Durand-Ruel is virtually unknown outside academic circles despite having virtually single-handedly championed the Impressionist painters when they were unknown and unappreciated. The National Gallery’s forthcoming exhibition, “Inventing Impressionism” from March 4 to May 31 seeks to throw light on the Parisian dealer’s contribution to the Impressionist story and will give a sense of the circle of painters and collectors who helped turn Impressionism into one of the most popular art movements of all time.
Durand-Ruel’s determination to spread the word in promoting the Impressionists led him to stage exhibitions in America and London, the exhibition at the Grafton Gallery in London in 1905 being one of the most notable, albeit not in sales.
French painters in the Durand-Ruel circle included the earlier Barbican School artists and some of them painted memorable images on their visits to London, which compare with the iconic views of the Thames left by Monet, Pissarro and others.
It will be interesting to see whether the National Gallery show genuinely does full credit to Durand-Ruel or is just an excuse for yet another turnstile-spinning Impressionist exhibition.

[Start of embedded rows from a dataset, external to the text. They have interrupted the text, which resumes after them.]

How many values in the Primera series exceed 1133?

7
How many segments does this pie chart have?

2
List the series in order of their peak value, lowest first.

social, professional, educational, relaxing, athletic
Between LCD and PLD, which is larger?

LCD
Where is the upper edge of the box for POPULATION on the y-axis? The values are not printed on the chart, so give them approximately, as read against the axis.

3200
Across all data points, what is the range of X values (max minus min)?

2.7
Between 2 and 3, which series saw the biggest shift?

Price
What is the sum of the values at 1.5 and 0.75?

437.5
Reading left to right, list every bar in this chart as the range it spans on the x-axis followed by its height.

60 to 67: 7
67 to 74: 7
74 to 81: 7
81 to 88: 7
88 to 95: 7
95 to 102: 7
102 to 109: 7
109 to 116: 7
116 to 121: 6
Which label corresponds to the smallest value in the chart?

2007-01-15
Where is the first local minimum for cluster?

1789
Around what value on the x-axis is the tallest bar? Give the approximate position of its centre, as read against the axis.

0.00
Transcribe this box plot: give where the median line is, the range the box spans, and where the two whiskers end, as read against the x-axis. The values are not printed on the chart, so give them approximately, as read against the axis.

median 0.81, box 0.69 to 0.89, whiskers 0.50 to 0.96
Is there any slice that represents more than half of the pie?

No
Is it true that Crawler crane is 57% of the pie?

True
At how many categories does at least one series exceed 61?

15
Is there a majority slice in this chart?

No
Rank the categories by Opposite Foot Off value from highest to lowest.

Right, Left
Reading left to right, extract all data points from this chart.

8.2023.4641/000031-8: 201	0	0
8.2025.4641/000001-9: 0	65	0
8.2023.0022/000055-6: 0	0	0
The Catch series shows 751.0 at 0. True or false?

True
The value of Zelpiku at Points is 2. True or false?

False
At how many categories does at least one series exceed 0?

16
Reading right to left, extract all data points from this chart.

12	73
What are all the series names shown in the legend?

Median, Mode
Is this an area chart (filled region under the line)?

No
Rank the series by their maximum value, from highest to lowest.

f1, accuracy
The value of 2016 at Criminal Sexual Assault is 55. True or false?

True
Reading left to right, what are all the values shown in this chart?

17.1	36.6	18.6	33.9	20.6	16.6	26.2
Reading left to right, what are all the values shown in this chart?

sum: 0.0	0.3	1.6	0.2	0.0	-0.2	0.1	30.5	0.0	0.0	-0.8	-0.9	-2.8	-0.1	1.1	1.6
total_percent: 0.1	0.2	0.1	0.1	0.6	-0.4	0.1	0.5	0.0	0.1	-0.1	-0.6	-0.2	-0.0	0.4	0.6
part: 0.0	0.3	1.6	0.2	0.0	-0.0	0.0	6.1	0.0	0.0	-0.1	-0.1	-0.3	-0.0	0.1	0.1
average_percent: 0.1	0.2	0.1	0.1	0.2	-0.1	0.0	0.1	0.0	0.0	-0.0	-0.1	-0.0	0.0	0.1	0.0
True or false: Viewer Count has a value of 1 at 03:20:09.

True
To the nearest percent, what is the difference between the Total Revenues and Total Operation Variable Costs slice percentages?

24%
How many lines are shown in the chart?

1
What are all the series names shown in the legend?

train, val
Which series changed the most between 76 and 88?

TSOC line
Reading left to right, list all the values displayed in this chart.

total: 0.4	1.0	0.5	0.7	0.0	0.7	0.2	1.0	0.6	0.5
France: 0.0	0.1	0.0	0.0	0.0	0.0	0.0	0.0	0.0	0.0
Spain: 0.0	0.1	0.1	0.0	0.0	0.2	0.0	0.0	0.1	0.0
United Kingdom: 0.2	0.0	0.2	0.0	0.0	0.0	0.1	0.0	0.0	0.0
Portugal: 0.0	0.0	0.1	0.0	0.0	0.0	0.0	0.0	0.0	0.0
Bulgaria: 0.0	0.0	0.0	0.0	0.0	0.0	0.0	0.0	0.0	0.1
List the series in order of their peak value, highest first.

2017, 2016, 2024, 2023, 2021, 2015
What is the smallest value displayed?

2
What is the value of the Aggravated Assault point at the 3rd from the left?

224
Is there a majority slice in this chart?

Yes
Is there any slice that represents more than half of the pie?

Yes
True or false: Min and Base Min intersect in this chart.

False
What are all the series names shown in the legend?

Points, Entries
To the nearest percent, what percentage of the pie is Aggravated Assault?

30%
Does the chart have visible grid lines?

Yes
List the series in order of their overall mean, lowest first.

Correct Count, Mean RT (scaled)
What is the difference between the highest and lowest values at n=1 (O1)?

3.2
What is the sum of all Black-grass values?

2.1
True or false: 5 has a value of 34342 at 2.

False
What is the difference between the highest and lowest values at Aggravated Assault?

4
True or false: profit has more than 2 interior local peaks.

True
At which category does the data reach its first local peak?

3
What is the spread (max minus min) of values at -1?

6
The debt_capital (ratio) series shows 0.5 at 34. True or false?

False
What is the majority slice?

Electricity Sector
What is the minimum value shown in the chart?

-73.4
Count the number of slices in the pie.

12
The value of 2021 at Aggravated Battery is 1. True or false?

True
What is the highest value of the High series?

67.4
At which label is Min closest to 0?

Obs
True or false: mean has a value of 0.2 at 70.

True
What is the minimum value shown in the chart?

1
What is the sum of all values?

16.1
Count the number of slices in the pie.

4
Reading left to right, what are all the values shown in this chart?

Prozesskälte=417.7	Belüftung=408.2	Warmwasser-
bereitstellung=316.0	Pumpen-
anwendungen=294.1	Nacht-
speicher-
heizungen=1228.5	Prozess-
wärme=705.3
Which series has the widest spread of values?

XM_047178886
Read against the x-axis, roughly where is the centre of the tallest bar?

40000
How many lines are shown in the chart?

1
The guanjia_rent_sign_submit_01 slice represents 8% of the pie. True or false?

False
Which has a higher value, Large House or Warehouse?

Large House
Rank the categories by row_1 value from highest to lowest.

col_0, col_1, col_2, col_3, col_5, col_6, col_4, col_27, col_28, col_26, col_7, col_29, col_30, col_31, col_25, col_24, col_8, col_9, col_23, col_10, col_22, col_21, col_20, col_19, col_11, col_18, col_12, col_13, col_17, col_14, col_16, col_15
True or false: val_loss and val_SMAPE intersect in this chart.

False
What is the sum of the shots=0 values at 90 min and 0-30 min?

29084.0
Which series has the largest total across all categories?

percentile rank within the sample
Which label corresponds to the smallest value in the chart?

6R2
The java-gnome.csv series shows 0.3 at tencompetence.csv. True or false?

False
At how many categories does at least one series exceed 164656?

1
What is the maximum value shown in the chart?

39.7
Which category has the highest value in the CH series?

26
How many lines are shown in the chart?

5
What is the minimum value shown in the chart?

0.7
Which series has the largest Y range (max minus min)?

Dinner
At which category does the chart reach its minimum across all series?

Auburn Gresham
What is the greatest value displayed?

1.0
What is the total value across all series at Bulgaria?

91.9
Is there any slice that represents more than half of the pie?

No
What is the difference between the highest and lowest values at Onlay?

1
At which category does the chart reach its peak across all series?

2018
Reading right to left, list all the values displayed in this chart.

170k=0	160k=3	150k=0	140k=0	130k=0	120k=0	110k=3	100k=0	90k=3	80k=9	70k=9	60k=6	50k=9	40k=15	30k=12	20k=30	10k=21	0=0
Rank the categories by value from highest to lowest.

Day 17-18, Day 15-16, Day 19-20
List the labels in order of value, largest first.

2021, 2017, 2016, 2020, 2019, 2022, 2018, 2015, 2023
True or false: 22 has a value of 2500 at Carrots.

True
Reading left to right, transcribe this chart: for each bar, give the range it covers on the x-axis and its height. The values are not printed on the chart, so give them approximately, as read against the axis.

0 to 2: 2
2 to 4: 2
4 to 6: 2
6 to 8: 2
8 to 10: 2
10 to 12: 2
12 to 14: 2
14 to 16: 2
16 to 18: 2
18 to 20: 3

Finally, it is worth mentioning that one of the capital’s most intellectually engaging private gallery exhibitions has been extended until the end of March due to keen public interest. James Hyman Gallery is the UK’s leading commercial gallery for vintage 19th- and 20th-century photography and their most recent thematic exhibition, which features photographs from the earliest days of the medium, “The Age of Salt: Art, Science and Early Photography” will now continue until March 31. The show takes as its starting point one of William Henry Fox Talbot’s greatest works and one of the finest prints outside a museum. Titled “Veronica in Bloom” (1840), the rare print dates from the very moment in which the birth of the photographic medium was announced – a treat for fans of early photography.